> **Page text**:
Skip to content

ontocast.tool.converter

Document conversion tools for OntoCast.

This module provides functionality for converting various document formats into structured data that can be processed by the OntoCast system.

ConverterTool

Bases: Tool

Tool for converting documents to structured data.

This class provides functionality for converting various document formats into structured data that can be processed by the OntoCast system. It includes caching to avoid re-converting the same documents.

Attributes:

Name Type Description
supported_extensions set[str]

Set of supported file extensions.

cache Any

Cacher instance for caching conversion results.

Source code in ontocast/tool/converter.py
class ConverterTool(Tool):
    """Tool for converting documents to structured data.

    This class provides functionality for converting various document formats
    into structured data that can be processed by the OntoCast system.
    It includes caching to avoid re-converting the same documents.

    Attributes:
        supported_extensions: Set of supported file extensions.
        cache: Cacher instance for caching conversion results.
    """

    supported_extensions: set[str] = Field(
        default={".pdf", ".ppt", ".pptx"},
        description="Set of supported file extensions",
    )
    cache: Any = Field(default=None, exclude=True)

    def __init__(
        self,
        cache: Cacher | None = None,
        **kwargs,
    ):
        """Initialize the converter tool.

        Args:
            cache: Optional shared Cacher instance. If None, creates a new one.
            **kwargs: Additional keyword arguments passed to the parent class.
        """
        super().__init__(**kwargs)
        self._converter = None
        self._converter_lock = threading.Lock()  # Lock for thread-safe converter access

        # Initialize cache - use shared cacher or create new one
        if cache is not None:
            self.cache = ToolCacher(cache, "converter")
        else:
            # Fallback for backward compatibility
            shared_cache = Cacher()
            self.cache = ToolCacher(shared_cache, "converter")

        try:
            from docling.document_converter import DocumentConverter  # type: ignore

            self._converter = DocumentConverter()
        except ImportError as e:
            logger.error(f"Could not import DocumentConverter: {e}")

    def __call__(self, file_input: Union[bytes, str, pathlib.Path]) -> dict[str, Any]:
        """Convert a document to structured data.

        Args:
            file_input: The input file as either bytes, string, or pathlib.Path.

        Returns:
            dict[str, Any]: The converted document data.
        """

> **Raw data**:
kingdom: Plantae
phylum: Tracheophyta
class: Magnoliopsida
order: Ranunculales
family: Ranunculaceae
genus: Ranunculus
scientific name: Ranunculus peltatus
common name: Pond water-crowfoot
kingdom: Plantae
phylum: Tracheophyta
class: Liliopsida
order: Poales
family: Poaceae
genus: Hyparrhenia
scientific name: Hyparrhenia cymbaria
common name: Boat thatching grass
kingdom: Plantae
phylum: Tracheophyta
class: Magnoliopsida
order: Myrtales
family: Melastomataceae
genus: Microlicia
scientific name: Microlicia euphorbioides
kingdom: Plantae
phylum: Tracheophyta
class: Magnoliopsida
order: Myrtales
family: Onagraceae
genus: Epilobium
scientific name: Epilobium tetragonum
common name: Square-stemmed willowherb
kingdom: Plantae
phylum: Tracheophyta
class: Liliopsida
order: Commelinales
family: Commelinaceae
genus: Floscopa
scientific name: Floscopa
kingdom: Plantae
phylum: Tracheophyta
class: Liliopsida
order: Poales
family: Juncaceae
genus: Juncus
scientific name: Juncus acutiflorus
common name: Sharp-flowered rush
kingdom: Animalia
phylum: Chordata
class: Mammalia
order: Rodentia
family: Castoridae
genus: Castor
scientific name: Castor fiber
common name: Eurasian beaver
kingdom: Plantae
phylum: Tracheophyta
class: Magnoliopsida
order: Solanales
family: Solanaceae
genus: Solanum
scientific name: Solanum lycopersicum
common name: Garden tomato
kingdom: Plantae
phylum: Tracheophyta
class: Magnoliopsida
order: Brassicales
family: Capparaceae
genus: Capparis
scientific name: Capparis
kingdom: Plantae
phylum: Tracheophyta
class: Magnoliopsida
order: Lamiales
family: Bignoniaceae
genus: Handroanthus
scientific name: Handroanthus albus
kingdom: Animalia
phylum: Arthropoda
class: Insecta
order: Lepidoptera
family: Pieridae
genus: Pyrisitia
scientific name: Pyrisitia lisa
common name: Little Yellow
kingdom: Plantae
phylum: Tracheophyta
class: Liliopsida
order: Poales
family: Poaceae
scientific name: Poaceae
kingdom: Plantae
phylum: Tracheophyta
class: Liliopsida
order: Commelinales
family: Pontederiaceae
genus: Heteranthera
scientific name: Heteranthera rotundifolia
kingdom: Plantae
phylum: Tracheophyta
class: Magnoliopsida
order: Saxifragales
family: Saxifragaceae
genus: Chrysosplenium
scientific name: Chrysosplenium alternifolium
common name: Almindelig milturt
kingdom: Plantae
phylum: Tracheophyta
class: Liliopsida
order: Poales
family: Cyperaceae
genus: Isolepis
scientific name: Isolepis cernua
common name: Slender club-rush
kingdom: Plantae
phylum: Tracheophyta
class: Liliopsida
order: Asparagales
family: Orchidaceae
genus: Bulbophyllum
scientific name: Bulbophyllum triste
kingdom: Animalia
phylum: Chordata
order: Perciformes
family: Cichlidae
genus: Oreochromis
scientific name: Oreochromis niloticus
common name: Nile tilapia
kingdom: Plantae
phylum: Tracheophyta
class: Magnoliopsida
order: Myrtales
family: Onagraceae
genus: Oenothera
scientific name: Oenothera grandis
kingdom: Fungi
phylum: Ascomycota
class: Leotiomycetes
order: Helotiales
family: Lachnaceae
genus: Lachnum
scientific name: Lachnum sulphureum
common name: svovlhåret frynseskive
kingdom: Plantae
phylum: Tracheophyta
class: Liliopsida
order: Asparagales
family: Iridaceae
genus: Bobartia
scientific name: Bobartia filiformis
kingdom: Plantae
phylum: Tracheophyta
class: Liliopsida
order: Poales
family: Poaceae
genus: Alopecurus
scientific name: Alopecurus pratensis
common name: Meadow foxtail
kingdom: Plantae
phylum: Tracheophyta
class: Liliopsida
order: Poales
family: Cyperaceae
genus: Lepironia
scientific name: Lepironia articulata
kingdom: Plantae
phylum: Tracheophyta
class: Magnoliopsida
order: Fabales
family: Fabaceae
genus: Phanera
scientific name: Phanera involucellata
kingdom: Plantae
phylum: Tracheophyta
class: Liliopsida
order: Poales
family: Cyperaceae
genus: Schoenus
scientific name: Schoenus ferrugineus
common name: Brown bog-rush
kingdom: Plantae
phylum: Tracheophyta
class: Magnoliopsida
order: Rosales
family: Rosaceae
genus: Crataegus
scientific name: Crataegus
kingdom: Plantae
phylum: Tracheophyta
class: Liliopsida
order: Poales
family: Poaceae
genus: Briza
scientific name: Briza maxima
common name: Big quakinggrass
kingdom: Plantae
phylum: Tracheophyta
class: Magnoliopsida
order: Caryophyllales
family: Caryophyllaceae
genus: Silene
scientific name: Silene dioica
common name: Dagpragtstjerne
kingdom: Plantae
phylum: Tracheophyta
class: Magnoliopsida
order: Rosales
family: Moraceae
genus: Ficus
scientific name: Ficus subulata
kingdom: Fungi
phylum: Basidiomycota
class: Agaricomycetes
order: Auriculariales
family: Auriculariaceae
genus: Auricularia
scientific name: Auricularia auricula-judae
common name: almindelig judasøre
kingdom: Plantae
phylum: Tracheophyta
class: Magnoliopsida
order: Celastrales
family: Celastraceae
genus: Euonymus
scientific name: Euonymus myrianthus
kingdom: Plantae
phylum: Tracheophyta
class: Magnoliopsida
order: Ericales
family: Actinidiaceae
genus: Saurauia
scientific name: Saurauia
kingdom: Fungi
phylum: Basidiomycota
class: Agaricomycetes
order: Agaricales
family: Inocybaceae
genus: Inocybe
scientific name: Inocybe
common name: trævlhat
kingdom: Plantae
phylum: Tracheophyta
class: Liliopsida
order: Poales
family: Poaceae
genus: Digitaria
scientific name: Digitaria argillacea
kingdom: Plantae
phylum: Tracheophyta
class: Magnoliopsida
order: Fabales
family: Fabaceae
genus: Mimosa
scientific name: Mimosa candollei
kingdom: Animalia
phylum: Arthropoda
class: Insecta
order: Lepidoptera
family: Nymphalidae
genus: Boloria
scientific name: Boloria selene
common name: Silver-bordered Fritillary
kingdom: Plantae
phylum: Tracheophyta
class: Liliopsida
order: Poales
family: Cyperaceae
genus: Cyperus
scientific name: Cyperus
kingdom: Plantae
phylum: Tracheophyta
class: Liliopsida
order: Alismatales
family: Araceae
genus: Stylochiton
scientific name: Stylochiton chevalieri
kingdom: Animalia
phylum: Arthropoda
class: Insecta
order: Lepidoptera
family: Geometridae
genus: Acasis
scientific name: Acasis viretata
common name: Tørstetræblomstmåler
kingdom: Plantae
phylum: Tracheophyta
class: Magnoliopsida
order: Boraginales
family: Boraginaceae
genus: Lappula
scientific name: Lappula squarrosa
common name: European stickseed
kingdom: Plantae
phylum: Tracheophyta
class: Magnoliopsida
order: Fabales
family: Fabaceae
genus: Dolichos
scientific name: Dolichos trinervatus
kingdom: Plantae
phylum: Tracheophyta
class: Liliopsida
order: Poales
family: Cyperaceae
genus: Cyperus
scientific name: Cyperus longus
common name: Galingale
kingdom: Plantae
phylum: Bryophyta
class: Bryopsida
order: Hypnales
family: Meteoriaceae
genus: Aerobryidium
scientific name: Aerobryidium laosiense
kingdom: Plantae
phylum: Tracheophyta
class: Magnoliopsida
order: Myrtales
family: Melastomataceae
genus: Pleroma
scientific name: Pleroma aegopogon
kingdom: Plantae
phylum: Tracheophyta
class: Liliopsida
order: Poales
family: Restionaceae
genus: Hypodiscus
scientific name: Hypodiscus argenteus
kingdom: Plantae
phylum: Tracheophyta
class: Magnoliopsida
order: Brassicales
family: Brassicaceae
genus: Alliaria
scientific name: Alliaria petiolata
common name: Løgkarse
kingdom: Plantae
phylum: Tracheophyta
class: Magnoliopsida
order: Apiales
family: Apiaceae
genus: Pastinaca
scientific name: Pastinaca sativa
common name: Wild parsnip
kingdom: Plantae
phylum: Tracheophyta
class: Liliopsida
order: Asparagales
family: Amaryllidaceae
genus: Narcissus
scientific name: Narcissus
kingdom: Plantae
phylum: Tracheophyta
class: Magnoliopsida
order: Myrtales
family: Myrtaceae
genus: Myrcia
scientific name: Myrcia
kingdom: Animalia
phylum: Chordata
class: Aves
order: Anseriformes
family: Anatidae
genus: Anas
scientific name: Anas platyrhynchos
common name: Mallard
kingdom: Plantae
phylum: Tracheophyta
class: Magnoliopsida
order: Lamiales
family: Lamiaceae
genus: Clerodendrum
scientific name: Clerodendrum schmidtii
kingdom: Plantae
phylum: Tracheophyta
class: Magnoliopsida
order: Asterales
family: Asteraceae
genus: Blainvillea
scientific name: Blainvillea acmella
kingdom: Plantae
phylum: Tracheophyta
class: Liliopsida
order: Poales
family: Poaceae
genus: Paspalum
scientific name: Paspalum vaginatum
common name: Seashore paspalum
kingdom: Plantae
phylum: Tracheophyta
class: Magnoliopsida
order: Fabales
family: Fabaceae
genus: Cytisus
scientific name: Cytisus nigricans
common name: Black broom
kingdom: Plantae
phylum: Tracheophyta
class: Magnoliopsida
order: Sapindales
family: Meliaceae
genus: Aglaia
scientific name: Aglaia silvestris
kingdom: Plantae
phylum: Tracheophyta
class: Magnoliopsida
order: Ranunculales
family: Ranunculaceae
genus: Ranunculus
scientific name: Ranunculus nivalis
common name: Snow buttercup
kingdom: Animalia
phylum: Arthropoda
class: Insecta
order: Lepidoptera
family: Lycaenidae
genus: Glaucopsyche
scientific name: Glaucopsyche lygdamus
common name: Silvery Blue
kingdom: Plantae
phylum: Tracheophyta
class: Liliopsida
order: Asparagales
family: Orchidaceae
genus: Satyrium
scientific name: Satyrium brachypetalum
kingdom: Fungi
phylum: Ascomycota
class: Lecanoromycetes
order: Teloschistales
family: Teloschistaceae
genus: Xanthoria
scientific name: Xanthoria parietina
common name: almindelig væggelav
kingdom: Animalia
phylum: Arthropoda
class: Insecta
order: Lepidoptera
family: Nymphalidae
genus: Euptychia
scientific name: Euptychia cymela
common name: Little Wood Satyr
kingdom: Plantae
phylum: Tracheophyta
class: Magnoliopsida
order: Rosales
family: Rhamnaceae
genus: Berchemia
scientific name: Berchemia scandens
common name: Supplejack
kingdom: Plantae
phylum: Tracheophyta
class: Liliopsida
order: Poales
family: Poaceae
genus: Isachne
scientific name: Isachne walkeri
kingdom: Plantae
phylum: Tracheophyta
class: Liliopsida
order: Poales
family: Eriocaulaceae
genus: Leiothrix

> **Problem to work on**: Continue the OntoCast converter documentation from the point where it stops.

> **Response to this task**:
        # For plain text input, no caching needed
        if isinstance(file_input, str):
            return {"text": file_input}

        # Prepare content for caching
        if isinstance(file_input, bytes):
            content_for_cache = file_input
        elif isinstance(file_input, pathlib.Path):
            content_for_cache = file_input.read_bytes()
        else:
            # Fallback for other types
            return {"text": str(file_input)}

        # Check cache first
        cached_result = self.cache.get(content_for_cache)
        if cached_result is not None:
            logger.debug("Cache hit for document conversion")
            return cached_result

        # Convert document (with thread-safe access to converter)
        with self._converter_lock:
            if isinstance(file_input, bytes):
                if self._converter is None:
                    raise ImportError("DocumentConverter not available")
                try:
                    from docling.datamodel.base_models import (  # type: ignore
                        DocumentStream,
                    )

                    ds = DocumentStream(name="doc", stream=BytesIO(file_input))
                except ImportError:
                    raise ImportError(
                        f"Could not import DocumentConverter: {file_input}"
                    )
                result = self._converter.convert(ds)
                doc = result.document.export_to_markdown()
                converted_result = {"text": doc}
            elif isinstance(file_input, pathlib.Path):
                if self._converter is None:
                    raise ImportError(
                        f"Could not import DocumentConverter: {file_input}"
                    )
                result = self._converter.convert(file_input)
                doc = result.document.export_to_markdown()
                converted_result = {"text": doc}
            else:
                # Fallback for other types
                converted_result = {"text": str(file_input)}

        # Cache the result
        self.cache.set(content_for_cache, converted_result)
        logger.debug("Cached document conversion result")

        return converted_result

__call__(file_input)

Convert a document to structured data.

Parameters:

Name Type Description Default
file_input Union[bytes, str, Path]

The input file as either bytes, string, or pathlib.Path.

required

Returns:

Type Description
dict[str, Any]

dict[str, Any]: The converted document data.

Source code in ontocast/tool/converter.py
def __call__(self, file_input: Union[bytes, str, pathlib.Path]) -> dict[str, Any]:
    """Convert a document to structured data.

    Args:
        file_input: The input file as either bytes, string, or pathlib.Path.

    Returns:
        dict[str, Any]: The converted document data.
    """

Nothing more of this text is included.